▸ **TASK REQUIREMENTS**
Run through the data and copy out every line that mentions the word "cytoplasmic".

▸ **SUPPLIED MATERIAL**

-*-

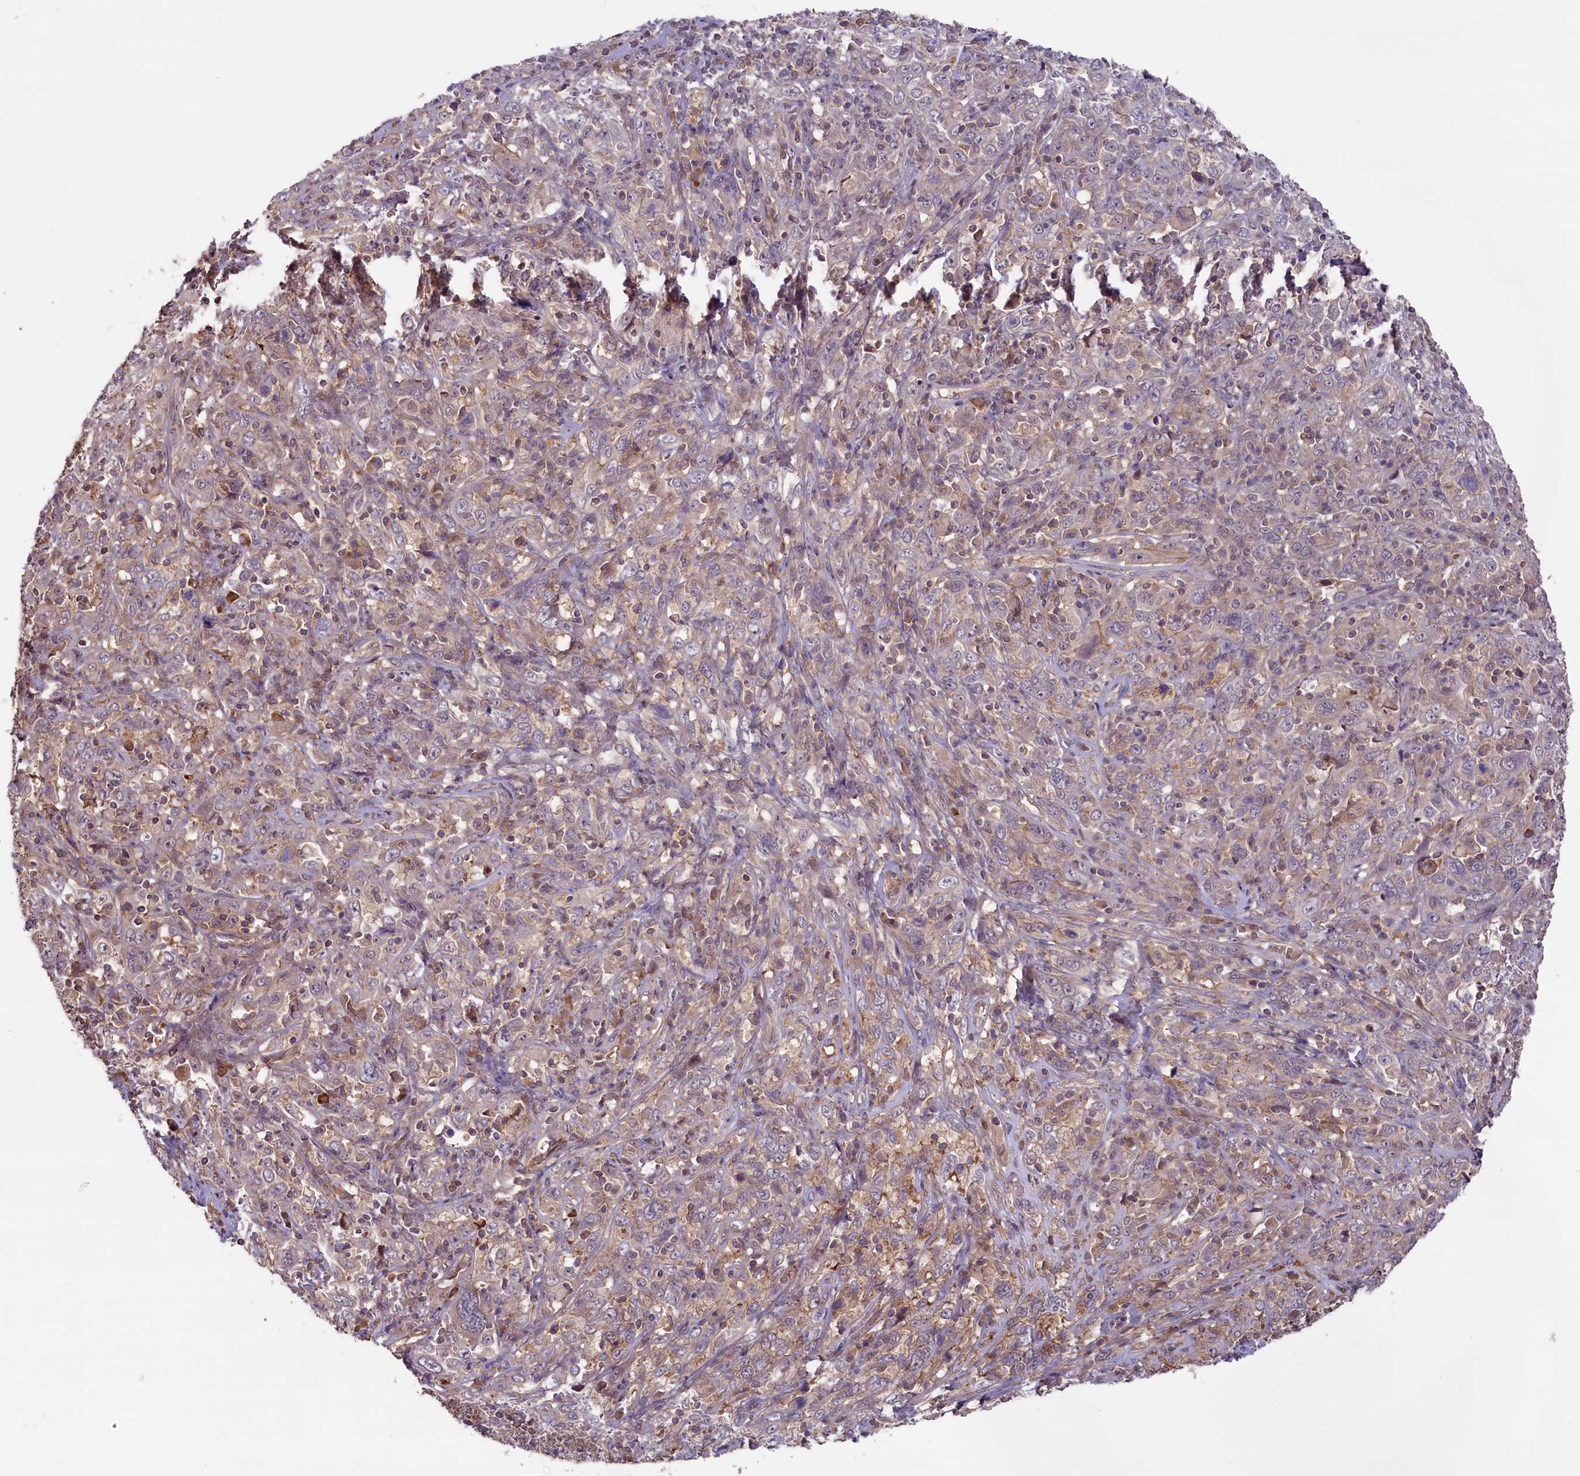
{"staining": {"intensity": "negative", "quantity": "none", "location": "none"}, "tissue": "cervical cancer", "cell_type": "Tumor cells", "image_type": "cancer", "snomed": [{"axis": "morphology", "description": "Squamous cell carcinoma, NOS"}, {"axis": "topography", "description": "Cervix"}], "caption": "High power microscopy image of an IHC histopathology image of cervical squamous cell carcinoma, revealing no significant staining in tumor cells. The staining was performed using DAB (3,3'-diaminobenzidine) to visualize the protein expression in brown, while the nuclei were stained in blue with hematoxylin (Magnification: 20x).", "gene": "RIC8A", "patient": {"sex": "female", "age": 46}}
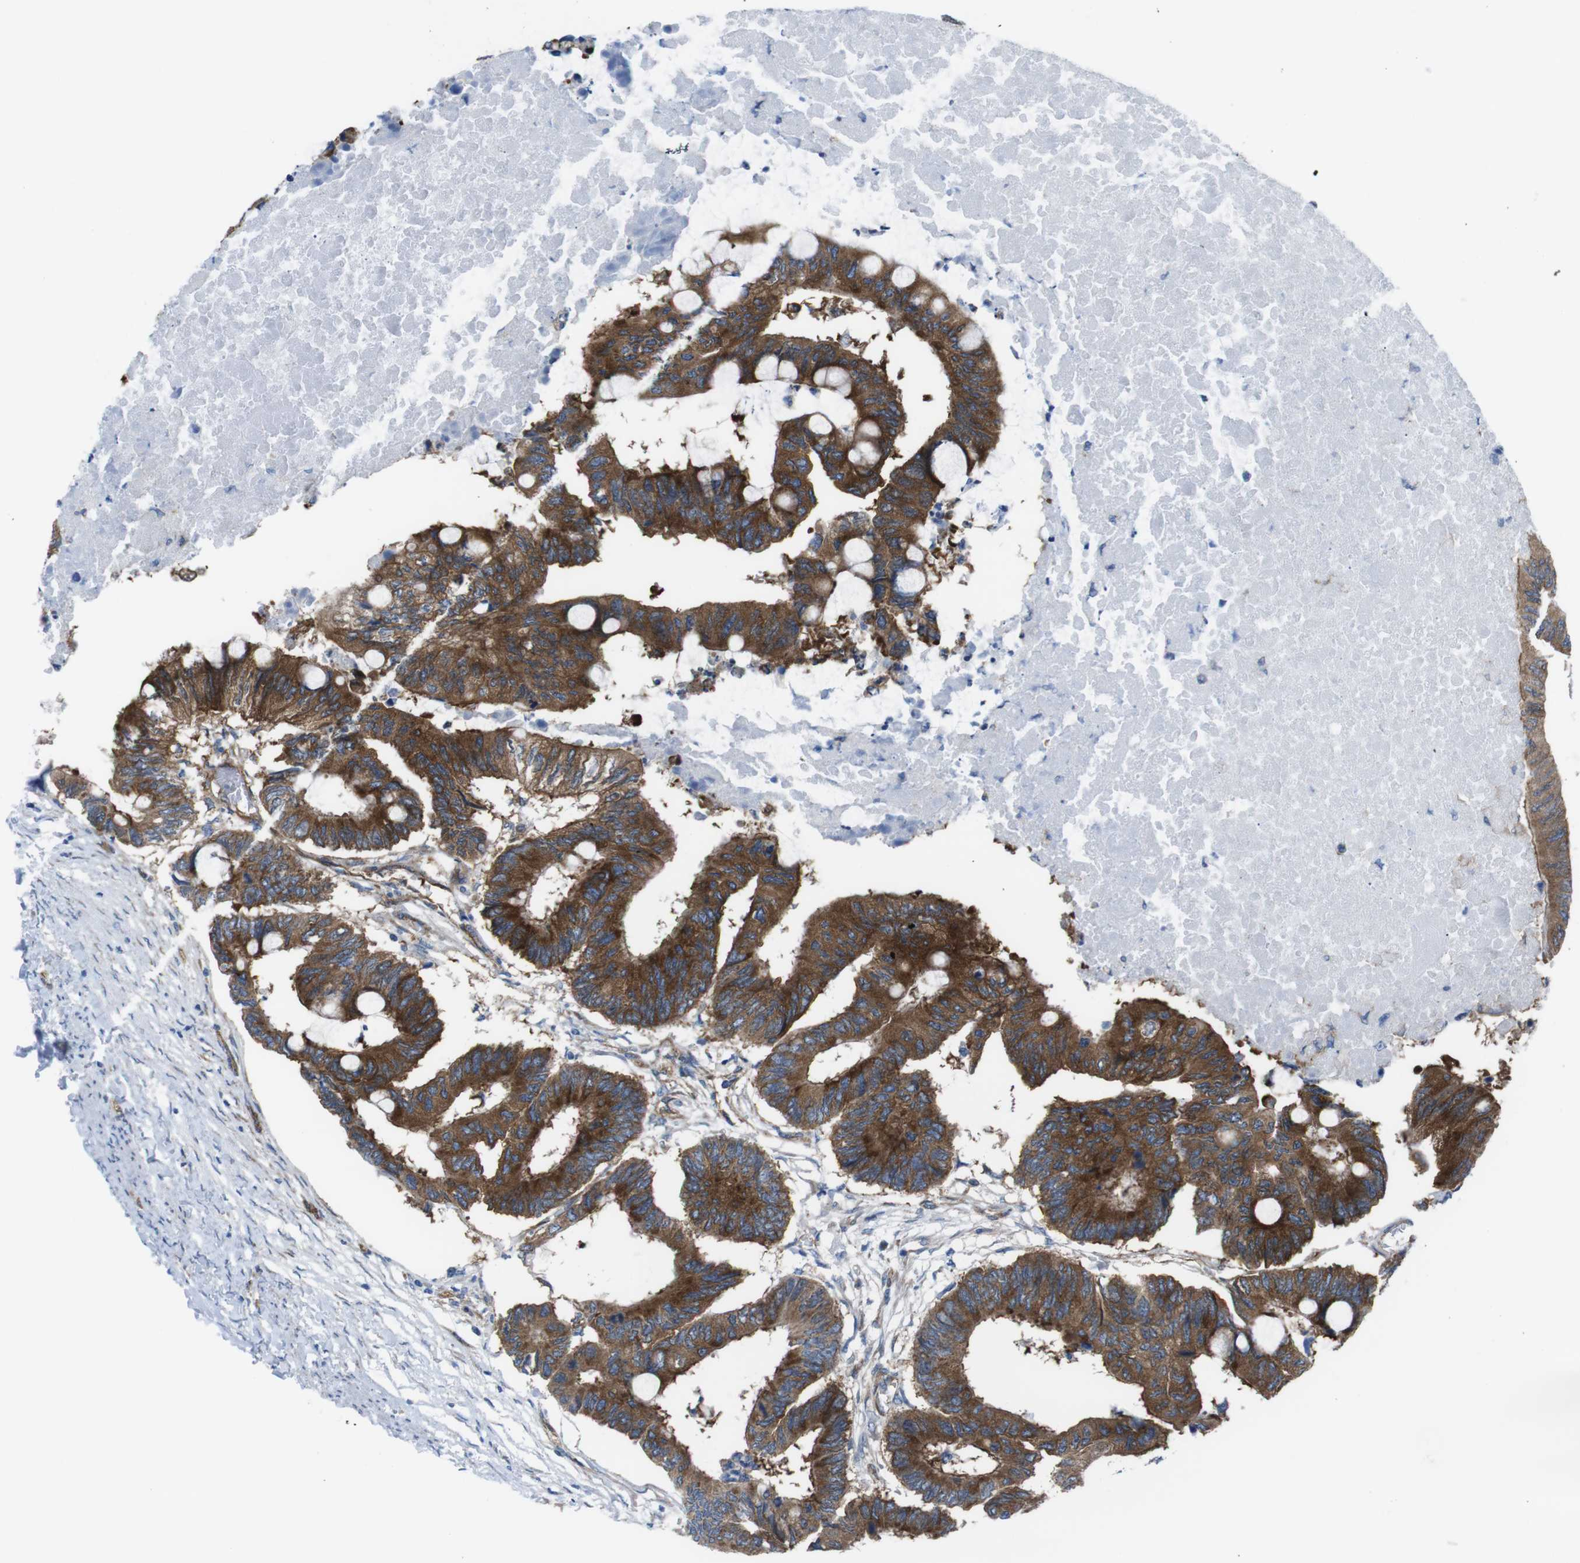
{"staining": {"intensity": "strong", "quantity": ">75%", "location": "cytoplasmic/membranous"}, "tissue": "colorectal cancer", "cell_type": "Tumor cells", "image_type": "cancer", "snomed": [{"axis": "morphology", "description": "Normal tissue, NOS"}, {"axis": "morphology", "description": "Adenocarcinoma, NOS"}, {"axis": "topography", "description": "Rectum"}, {"axis": "topography", "description": "Peripheral nerve tissue"}], "caption": "Strong cytoplasmic/membranous protein positivity is appreciated in about >75% of tumor cells in colorectal adenocarcinoma.", "gene": "DIAPH2", "patient": {"sex": "male", "age": 92}}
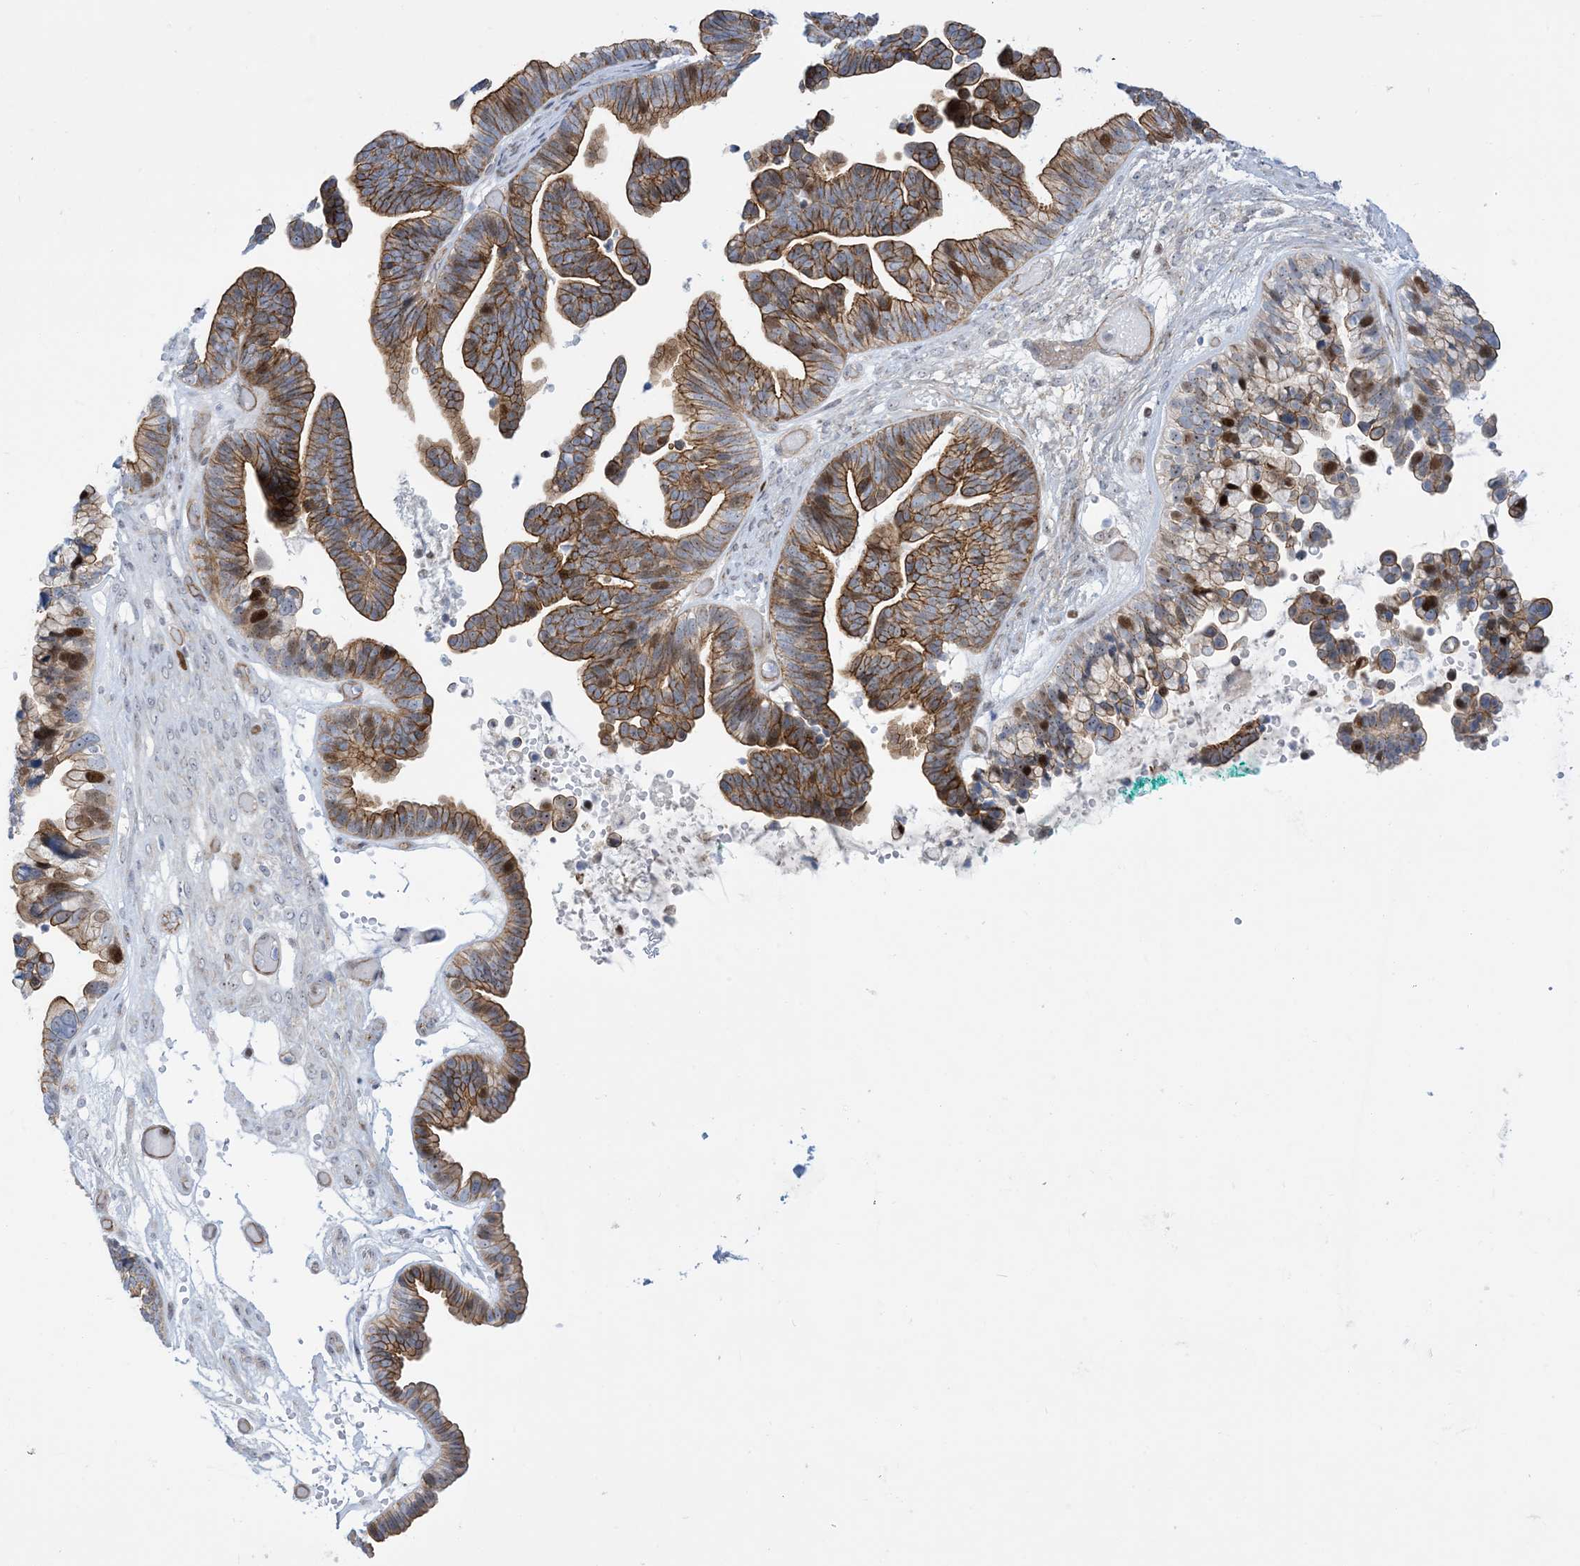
{"staining": {"intensity": "strong", "quantity": ">75%", "location": "cytoplasmic/membranous,nuclear"}, "tissue": "ovarian cancer", "cell_type": "Tumor cells", "image_type": "cancer", "snomed": [{"axis": "morphology", "description": "Cystadenocarcinoma, serous, NOS"}, {"axis": "topography", "description": "Ovary"}], "caption": "Ovarian cancer stained for a protein displays strong cytoplasmic/membranous and nuclear positivity in tumor cells.", "gene": "MARS2", "patient": {"sex": "female", "age": 56}}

-*-

▸ **OUTPUT**
{"staining": {"intensity": "strong", "quantity": ">75%", "location": "cytoplasmic/membranous"}, "tissue": "colorectal cancer", "cell_type": "Tumor cells", "image_type": "cancer", "snomed": [{"axis": "morphology", "description": "Normal tissue, NOS"}, {"axis": "morphology", "description": "Adenocarcinoma, NOS"}, {"axis": "topography", "description": "Rectum"}, {"axis": "topography", "description": "Peripheral nerve tissue"}], "caption": "Strong cytoplasmic/membranous protein positivity is appreciated in about >75% of tumor cells in colorectal adenocarcinoma.", "gene": "DIAPH2", "patient": {"sex": "male", "age": 92}}
{"staining": {"intensity": "strong", "quantity": ">75%", "location": "cytoplasmic/membranous,nuclear"}, "tissue": "ovarian cancer", "cell_type": "Tumor cells", "image_type": "cancer", "snomed": [{"axis": "morphology", "description": "Cystadenocarcinoma, serous, NOS"}, {"axis": "topography", "description": "Ovary"}], "caption": "Ovarian cancer stained for a protein displays strong cytoplasmic/membranous and nuclear positivity in tumor cells.", "gene": "MARS2", "patient": {"sex": "female", "age": 56}}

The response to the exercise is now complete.